Em duas horas, colocaram-se 224 milhões de euros. Prémio sobre acção PT é de 35%.

A Controlinveste emitiu e colocou ontem dívida convertível em acções da Portugal Telecom (PT). Tratou-se de uma emissão de obrigações, de 224 milhões de euros, que os subscritores poderão trocar por acções da operadora de telecomunicações ao fim de cinco anos, se a opção do emitente for pelo não pagamento. As obrigações são convertíveis em cerca de 20,42 milhões de títulos da PT, que correspondem à totalidade da posição que o grupo detém na empresa liderada por Zeinal Bava, ou seja, 2,17%.

A emissão, apresentada ao mercado ontem de manhã, integrava um prémio cujo intervalo se situava entre os 30 e os 35% face ao valor das acções da PT, durante o período considerado para o apuramento deste cálculo.
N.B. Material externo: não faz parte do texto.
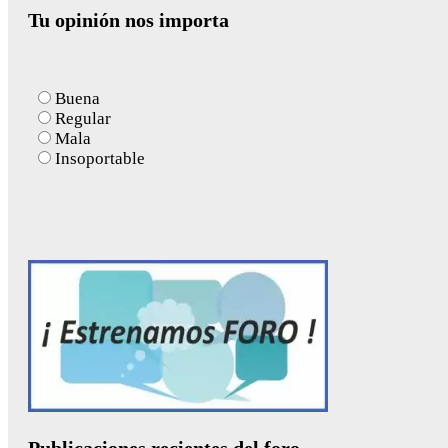
Tu opinión nos importa
Buena
Regular
Mala
Insoportable
Publicaciones recientes del foro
No final, face à forte procura dos títulos - 10 vezes mais que a oferta -, o prémio fixou-se no intervalo máximo (35%), com o preço final nos 10,97 euros. Como a formação do preço foi através de bookbuilding (recolha de intenções de compra, quantidades e valores, de forma a determinar o preço), o cupão anual a pagar pela Controlinveste ficou nos 3%, abaixo do intervalo predeterminado.

"A operação foi um sucesso, com o book aberto apenas por duas horas", referiu ao DN o vice--presidente do grupo, Rolando Oliveira. E acrescentou: "Alcançámos os nossos objectivos, diversificando as nossas fontes de financiamento, com uma maturidade larga e com um juro fixo muito favorável."

A emissão, garantida por uma sucursal do Banco Comercial Português, foi colocada pelo próprio BCP e pelo Crédit Suisse Securities, essencialmente junto de investidores institucionais, mais de 95% dos quais estrangeiros, como adiantou ainda Rolando Oliveira.

"As condições de financiamento hoje [ontem] conseguidas e a procura demonstrada pelos investidores, numa altura em que ainda impera a incerteza nos mercados financeiros, demonstra a confiança de um conjunto de investidores internacionais no grupo Controlinveste", sublinha a empresa, num comunicado emitido ontem à tarde.

Rolando Oliveira explicou a opção por uma emissão desta natureza com o facto de apresentar como garantia "um activo do nosso balanço, muito importante para nós, que transforma a operação num instrumento muito completo".

Por outro lado, este tipo de dívida é muito procurada nesta altura do ano, quando os investidores institucionais estão a formar as suas carteiras de fundos de investimento.

Quanto à finalidade do encaixe, refira-se que esta emissão se destina sobretudo ao refinanciamento de outras operações de dívida.

A liquidação financeira das obrigações ocorrerá no próximo dia 28 deste mês e os títulos deverão ser admitidos à negociação na Frankfurt Stock Exchange, em mercado aberto.

Esta foi a primeira operação deste grupo português de media nos mercados financeiros internacionais, com estas características, feita através da Controlinveste International Finance. Trata-se de uma emissão obrigacionista pouco frequente neste sector de actividade.